→ YOUR ASSIGNMENT:
Return, with both end lines included, exactly what the data below holds from the line with "52: (177, 386, 8.25)" through the line with "19: (76, 182, 3.15)", though not the pictures.
-*-
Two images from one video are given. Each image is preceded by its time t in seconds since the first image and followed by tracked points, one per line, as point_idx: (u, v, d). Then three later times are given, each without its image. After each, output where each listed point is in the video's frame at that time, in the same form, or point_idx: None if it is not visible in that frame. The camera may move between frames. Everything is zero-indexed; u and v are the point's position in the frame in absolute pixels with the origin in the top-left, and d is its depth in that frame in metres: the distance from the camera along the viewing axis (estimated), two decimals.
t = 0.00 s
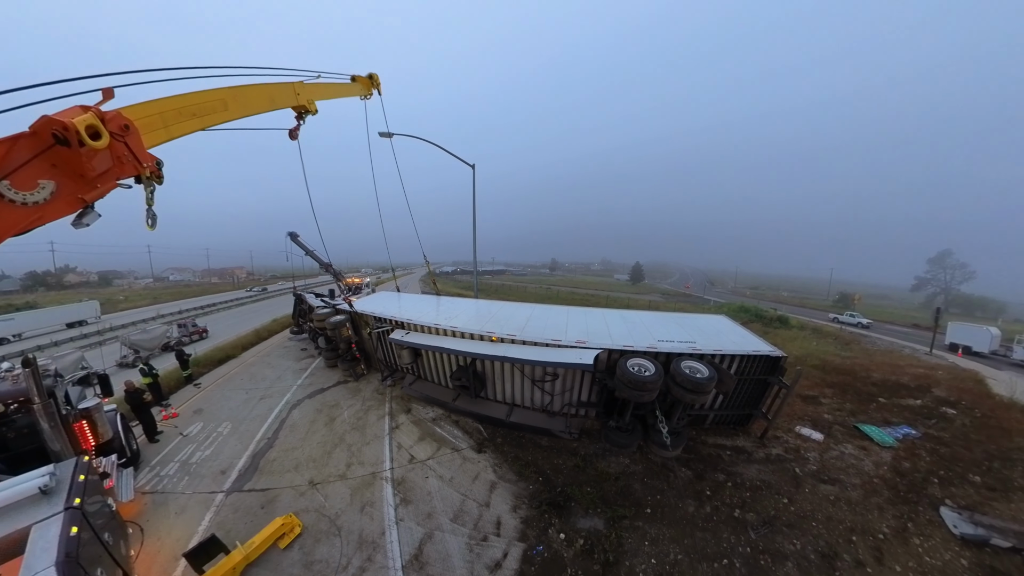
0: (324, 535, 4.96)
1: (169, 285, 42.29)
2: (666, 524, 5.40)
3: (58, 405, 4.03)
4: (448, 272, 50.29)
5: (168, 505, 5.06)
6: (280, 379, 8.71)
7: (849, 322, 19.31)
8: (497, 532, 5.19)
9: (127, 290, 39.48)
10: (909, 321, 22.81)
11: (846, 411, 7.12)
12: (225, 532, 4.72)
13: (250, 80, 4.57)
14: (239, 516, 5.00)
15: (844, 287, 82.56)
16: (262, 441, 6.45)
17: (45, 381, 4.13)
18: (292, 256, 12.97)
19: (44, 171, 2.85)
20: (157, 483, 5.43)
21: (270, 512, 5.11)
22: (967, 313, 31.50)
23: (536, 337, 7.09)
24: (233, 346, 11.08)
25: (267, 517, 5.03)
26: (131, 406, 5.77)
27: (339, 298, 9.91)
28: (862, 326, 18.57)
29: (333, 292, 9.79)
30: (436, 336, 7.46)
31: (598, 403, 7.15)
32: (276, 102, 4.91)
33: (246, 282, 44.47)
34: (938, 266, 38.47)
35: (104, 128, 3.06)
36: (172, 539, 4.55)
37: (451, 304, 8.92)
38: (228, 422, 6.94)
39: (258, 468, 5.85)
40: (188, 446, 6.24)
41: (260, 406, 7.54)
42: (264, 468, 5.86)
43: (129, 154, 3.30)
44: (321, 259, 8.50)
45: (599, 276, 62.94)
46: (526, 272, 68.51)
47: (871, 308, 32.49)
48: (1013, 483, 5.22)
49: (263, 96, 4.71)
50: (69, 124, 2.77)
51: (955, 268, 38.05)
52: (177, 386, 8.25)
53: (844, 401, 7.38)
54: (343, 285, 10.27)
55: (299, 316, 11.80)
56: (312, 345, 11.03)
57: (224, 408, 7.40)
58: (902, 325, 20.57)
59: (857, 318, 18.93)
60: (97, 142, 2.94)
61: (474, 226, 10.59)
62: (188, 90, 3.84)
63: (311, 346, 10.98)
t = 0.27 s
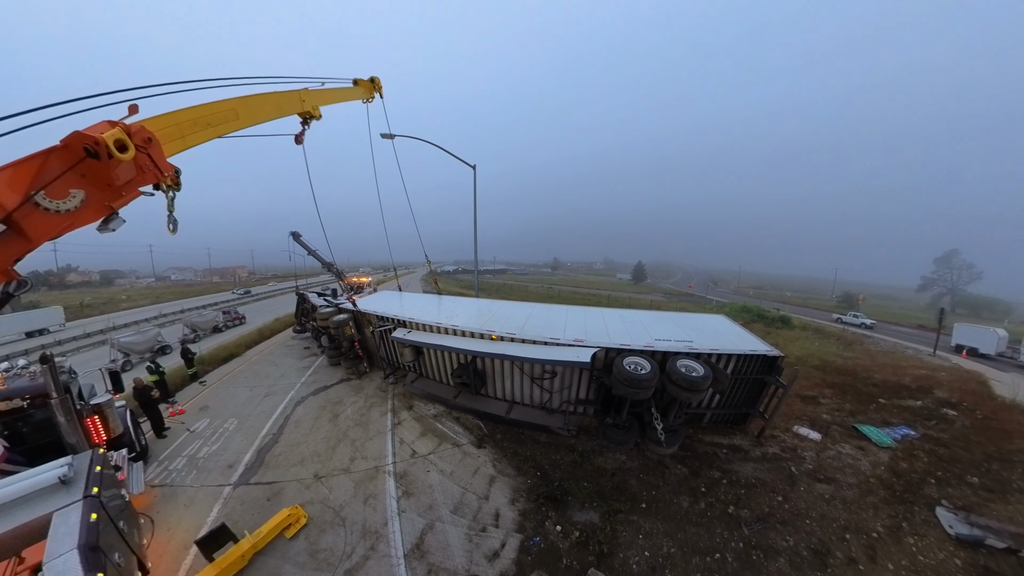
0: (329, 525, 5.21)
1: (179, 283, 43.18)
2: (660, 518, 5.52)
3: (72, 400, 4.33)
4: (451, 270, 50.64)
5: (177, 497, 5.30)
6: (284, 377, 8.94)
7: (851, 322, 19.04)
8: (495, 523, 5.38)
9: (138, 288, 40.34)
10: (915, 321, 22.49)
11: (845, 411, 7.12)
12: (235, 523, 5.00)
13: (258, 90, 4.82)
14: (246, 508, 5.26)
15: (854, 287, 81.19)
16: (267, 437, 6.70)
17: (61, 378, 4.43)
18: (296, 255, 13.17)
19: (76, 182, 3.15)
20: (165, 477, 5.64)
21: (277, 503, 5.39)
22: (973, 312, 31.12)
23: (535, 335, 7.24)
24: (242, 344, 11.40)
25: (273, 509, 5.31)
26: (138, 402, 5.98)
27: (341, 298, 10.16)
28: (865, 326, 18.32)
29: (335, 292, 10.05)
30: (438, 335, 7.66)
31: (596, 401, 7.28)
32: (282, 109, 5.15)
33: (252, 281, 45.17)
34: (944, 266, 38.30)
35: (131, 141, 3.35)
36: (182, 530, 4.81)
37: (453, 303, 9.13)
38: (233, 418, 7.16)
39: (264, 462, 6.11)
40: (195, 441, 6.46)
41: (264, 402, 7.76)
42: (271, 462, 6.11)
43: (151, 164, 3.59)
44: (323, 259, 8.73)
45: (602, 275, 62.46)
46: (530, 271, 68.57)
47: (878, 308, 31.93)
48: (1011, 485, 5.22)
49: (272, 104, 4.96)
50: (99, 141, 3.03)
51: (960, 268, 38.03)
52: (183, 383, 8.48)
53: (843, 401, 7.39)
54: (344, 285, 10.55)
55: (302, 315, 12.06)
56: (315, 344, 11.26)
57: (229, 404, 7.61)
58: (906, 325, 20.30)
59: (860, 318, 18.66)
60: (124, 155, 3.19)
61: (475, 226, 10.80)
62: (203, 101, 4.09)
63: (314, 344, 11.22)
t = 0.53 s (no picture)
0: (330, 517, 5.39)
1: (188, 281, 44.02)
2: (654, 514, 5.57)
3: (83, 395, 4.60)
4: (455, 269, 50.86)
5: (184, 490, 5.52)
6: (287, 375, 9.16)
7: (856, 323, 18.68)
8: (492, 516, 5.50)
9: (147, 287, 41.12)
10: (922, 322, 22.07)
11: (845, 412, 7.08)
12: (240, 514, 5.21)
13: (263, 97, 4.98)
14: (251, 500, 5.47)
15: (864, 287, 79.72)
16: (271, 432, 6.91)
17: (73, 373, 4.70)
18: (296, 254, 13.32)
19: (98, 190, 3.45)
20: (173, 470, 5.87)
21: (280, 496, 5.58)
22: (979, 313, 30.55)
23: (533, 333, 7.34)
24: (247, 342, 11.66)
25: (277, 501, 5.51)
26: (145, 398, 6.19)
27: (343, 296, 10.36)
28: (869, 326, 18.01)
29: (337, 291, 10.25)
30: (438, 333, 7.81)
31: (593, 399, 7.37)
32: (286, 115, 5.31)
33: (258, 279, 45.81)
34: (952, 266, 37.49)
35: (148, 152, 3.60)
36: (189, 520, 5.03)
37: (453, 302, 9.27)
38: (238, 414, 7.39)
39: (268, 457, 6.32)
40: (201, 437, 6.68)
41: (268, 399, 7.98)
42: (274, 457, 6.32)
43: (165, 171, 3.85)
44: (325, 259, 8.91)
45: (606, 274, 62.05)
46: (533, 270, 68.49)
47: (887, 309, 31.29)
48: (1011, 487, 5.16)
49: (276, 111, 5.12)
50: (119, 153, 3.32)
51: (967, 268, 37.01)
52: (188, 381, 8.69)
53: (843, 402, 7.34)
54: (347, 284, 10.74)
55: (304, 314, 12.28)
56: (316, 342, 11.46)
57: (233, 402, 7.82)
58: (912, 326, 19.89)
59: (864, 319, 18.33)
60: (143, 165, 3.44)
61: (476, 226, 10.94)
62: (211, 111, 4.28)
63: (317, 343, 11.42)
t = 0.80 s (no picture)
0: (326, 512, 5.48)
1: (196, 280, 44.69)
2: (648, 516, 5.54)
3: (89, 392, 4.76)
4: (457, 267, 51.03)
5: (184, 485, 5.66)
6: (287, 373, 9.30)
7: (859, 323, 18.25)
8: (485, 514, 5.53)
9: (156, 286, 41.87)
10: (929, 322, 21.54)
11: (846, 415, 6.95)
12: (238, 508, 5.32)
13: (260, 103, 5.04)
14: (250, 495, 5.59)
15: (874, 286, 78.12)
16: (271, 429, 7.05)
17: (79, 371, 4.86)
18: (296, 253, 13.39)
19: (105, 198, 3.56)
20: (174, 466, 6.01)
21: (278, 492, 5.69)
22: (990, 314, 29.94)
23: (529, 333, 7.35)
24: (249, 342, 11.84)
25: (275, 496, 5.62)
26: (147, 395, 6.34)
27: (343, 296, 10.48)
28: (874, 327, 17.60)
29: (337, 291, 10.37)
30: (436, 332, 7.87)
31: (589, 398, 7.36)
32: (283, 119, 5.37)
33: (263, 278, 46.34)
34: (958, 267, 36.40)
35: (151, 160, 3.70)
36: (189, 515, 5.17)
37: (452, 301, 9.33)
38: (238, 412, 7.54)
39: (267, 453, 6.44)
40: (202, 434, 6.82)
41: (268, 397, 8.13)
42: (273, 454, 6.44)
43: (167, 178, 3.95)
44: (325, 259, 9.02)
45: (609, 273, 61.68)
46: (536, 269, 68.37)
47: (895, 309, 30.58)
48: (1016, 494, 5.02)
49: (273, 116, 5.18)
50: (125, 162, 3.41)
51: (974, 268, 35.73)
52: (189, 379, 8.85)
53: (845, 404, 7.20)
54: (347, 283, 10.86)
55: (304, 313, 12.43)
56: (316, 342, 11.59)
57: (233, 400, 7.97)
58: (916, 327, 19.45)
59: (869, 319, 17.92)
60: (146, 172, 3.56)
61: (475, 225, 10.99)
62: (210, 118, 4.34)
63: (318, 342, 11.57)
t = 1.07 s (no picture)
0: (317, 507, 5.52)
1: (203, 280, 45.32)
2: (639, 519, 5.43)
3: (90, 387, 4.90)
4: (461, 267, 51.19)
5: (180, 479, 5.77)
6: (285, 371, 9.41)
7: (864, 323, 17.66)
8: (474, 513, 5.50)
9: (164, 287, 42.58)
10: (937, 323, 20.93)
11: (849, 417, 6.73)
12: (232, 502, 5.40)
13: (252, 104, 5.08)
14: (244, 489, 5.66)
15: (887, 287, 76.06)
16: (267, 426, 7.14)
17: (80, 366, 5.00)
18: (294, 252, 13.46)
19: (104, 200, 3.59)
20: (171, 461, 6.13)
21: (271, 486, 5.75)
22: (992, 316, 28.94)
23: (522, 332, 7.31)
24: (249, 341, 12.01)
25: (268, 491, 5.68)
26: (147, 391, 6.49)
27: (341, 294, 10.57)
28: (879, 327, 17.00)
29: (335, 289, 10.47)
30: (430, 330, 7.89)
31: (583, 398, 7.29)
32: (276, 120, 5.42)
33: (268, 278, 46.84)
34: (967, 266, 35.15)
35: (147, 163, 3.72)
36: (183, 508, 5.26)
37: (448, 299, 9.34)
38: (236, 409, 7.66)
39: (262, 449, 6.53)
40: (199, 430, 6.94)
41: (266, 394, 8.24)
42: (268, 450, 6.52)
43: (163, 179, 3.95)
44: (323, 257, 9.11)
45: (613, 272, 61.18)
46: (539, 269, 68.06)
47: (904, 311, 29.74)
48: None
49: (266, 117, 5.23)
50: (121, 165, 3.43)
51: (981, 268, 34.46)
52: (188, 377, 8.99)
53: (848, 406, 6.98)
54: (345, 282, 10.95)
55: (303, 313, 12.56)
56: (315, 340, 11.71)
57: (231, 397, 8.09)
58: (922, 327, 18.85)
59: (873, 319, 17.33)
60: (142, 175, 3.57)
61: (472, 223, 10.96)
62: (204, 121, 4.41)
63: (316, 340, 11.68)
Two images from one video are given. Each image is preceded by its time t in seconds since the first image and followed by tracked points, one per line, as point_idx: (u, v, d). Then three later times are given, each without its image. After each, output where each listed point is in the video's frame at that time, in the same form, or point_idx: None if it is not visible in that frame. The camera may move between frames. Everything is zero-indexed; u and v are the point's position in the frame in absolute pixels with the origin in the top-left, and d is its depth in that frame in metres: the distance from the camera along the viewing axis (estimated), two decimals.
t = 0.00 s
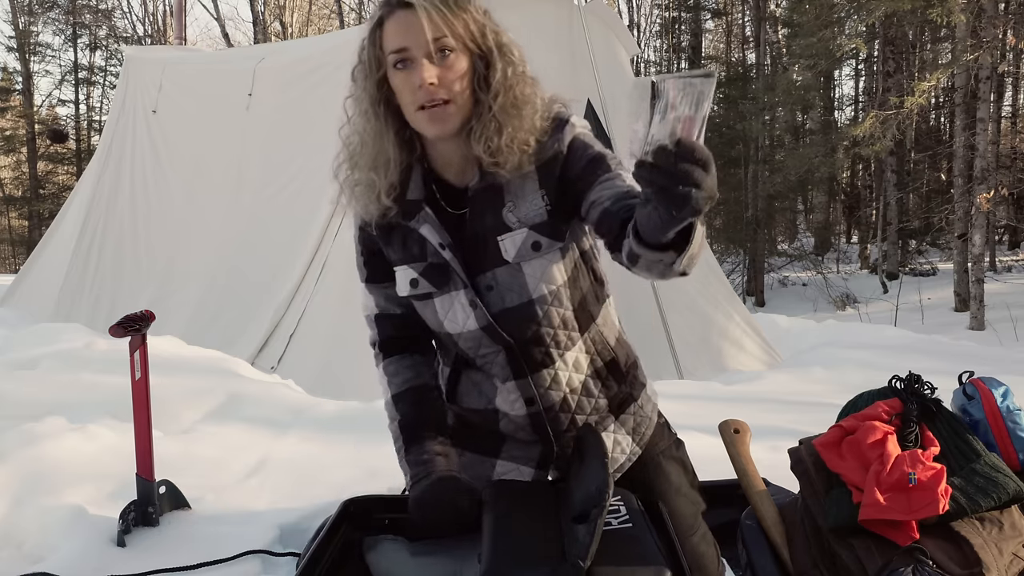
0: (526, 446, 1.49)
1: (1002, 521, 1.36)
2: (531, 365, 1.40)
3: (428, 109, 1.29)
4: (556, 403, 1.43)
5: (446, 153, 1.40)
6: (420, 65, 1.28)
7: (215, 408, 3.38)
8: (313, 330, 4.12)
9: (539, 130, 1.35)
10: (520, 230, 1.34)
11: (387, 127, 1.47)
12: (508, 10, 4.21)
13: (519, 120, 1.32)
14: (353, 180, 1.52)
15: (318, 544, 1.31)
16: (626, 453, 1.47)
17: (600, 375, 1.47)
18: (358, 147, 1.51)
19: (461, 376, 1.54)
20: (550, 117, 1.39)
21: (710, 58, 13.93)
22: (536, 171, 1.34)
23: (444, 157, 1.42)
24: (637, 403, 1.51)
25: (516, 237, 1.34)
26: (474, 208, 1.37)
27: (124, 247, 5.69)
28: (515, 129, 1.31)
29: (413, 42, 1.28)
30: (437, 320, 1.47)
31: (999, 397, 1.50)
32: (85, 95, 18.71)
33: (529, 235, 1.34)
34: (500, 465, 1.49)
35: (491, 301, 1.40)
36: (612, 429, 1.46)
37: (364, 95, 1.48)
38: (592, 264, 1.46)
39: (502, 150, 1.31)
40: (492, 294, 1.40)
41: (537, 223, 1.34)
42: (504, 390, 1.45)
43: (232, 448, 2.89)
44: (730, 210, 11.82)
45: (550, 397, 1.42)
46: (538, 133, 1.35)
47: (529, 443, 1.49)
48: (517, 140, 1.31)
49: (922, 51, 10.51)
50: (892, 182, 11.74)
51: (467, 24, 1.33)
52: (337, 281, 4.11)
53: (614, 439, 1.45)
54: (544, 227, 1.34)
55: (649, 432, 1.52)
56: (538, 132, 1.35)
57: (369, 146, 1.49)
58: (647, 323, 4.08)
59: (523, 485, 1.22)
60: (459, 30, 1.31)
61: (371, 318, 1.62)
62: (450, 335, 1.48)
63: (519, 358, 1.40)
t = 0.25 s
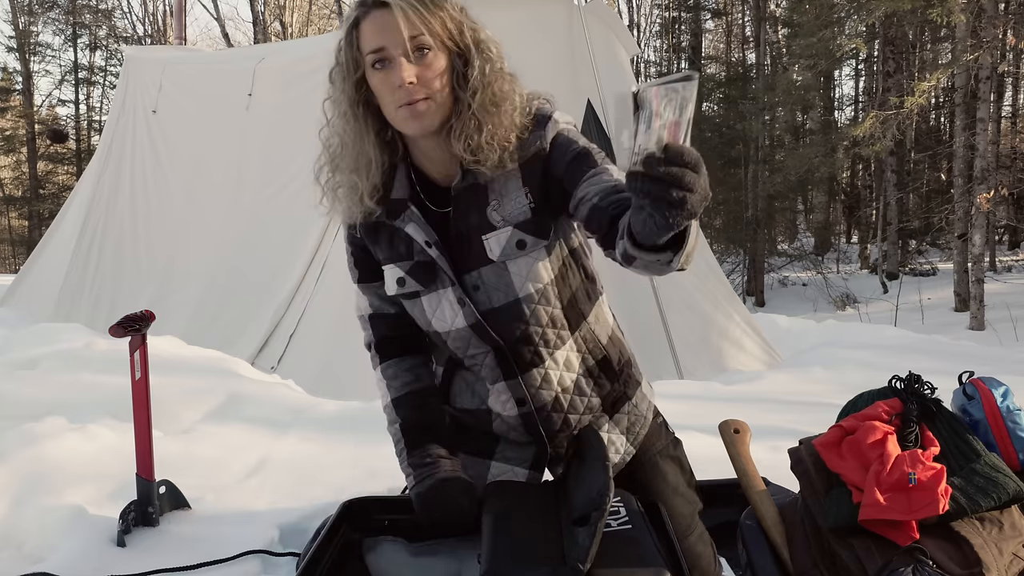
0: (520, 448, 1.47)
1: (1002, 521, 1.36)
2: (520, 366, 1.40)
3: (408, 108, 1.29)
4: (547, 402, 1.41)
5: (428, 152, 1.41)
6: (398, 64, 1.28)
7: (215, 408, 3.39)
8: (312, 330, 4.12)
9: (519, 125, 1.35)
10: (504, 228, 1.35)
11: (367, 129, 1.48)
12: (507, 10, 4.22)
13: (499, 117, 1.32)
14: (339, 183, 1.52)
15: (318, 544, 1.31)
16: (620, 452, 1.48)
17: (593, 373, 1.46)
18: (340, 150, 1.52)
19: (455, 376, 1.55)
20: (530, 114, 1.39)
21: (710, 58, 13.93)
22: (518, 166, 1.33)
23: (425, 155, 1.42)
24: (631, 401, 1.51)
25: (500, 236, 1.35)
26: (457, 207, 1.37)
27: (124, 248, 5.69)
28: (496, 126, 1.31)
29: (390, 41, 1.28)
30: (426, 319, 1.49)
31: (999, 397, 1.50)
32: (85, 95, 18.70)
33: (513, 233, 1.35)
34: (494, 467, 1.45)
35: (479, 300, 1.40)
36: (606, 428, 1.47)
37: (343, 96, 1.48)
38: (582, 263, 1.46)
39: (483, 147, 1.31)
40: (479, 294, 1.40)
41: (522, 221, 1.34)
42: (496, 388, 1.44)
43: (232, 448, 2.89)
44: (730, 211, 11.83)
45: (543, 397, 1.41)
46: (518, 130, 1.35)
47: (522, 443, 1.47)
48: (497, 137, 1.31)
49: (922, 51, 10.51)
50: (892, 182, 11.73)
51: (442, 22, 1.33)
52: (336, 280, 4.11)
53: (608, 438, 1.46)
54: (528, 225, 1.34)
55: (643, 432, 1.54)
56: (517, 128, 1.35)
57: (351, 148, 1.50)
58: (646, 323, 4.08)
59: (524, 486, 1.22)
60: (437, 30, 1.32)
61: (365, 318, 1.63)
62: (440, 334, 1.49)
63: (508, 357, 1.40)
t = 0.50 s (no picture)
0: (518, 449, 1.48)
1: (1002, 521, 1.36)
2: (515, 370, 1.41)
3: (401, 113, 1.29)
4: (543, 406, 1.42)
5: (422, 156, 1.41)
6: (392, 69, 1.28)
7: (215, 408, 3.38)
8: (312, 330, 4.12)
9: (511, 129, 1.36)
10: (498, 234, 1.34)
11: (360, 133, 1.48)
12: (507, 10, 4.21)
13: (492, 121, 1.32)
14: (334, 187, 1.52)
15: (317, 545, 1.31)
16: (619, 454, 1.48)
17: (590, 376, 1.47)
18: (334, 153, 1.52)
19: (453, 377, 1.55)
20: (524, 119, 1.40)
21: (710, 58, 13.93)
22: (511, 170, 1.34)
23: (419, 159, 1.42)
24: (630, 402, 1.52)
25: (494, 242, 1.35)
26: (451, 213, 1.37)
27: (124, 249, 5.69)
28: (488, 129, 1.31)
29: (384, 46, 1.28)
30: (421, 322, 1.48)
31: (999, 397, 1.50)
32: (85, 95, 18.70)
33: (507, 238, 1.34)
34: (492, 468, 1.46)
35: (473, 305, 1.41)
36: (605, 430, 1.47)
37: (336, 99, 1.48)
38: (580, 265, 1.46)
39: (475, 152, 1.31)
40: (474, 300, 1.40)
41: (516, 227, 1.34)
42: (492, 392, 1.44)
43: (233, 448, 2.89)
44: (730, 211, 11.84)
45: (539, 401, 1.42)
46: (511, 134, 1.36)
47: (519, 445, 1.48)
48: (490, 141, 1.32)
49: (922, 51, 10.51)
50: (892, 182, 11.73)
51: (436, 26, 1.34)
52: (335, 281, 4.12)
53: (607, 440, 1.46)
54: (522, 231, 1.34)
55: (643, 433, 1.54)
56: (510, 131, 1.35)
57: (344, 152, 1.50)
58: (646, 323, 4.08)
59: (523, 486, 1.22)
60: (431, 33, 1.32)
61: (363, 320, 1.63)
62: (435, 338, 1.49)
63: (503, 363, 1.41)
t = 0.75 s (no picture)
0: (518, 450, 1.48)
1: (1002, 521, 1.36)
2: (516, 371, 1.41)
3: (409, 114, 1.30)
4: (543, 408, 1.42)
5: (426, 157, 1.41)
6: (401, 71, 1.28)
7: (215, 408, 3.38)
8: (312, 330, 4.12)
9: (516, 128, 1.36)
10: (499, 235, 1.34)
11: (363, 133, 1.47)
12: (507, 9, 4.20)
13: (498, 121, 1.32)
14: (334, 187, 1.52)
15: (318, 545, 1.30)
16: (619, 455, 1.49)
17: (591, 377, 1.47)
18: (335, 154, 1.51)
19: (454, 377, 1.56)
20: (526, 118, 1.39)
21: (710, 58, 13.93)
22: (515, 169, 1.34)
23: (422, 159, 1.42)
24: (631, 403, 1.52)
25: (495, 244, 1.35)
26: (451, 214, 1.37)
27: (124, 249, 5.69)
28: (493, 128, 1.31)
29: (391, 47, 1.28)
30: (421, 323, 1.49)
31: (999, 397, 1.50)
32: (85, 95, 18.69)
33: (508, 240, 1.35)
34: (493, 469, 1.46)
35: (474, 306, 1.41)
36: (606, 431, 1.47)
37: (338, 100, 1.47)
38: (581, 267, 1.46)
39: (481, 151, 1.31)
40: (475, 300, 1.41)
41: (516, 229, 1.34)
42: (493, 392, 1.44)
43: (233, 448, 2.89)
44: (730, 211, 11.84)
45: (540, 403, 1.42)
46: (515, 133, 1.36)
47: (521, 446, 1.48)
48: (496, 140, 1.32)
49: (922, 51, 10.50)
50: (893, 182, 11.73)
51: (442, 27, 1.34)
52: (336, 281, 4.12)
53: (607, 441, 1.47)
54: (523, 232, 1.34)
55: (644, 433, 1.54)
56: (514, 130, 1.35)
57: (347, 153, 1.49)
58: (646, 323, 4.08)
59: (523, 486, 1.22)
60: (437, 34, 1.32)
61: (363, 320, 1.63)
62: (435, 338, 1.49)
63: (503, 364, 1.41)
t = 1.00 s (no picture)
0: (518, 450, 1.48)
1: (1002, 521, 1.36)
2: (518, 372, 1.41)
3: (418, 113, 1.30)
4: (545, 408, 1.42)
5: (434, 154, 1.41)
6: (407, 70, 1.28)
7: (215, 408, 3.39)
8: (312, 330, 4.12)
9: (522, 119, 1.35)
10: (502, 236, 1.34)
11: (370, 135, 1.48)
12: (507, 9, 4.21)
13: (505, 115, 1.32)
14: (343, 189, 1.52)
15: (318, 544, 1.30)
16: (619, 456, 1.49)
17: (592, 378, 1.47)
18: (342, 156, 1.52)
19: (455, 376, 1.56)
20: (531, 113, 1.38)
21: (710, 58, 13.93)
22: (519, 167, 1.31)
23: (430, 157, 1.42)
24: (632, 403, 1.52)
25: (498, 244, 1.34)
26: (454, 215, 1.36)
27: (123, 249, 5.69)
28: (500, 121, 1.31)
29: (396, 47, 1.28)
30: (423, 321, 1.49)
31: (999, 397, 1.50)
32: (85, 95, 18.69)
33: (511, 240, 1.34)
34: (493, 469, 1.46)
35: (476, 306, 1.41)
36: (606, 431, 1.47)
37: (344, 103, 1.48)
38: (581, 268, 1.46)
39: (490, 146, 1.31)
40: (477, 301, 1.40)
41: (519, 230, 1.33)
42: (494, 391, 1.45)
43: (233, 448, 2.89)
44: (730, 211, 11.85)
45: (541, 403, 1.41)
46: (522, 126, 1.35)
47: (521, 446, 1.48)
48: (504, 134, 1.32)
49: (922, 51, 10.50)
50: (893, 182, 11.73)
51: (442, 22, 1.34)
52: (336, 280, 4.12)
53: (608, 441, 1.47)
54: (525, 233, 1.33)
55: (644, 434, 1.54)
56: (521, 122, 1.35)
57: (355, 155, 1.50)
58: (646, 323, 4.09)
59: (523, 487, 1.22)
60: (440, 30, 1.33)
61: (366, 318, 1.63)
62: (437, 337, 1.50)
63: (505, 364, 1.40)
-*-
→ ANSWER BOX:
52: (177, 386, 8.25)
53: (844, 401, 7.38)
54: (343, 285, 10.27)
55: (299, 316, 11.80)
56: (312, 345, 11.03)
57: (224, 408, 7.40)
58: (902, 325, 20.57)
59: (857, 318, 18.93)
60: (97, 142, 2.94)
61: (474, 226, 10.59)
62: (188, 90, 3.84)
63: (311, 346, 10.98)
t = 0.27 s
0: (329, 525, 5.21)
1: (179, 283, 43.18)
2: (660, 518, 5.52)
3: (72, 400, 4.33)
4: (451, 270, 50.64)
5: (177, 497, 5.30)
6: (284, 377, 8.94)
7: (851, 322, 19.04)
8: (495, 523, 5.38)
9: (138, 288, 40.34)
10: (915, 321, 22.49)
11: (845, 411, 7.12)
12: (235, 523, 5.00)
13: (258, 90, 4.82)
14: (246, 508, 5.26)
15: (854, 287, 81.19)
16: (267, 437, 6.70)
17: (61, 378, 4.43)
18: (296, 255, 13.17)
19: (76, 182, 3.15)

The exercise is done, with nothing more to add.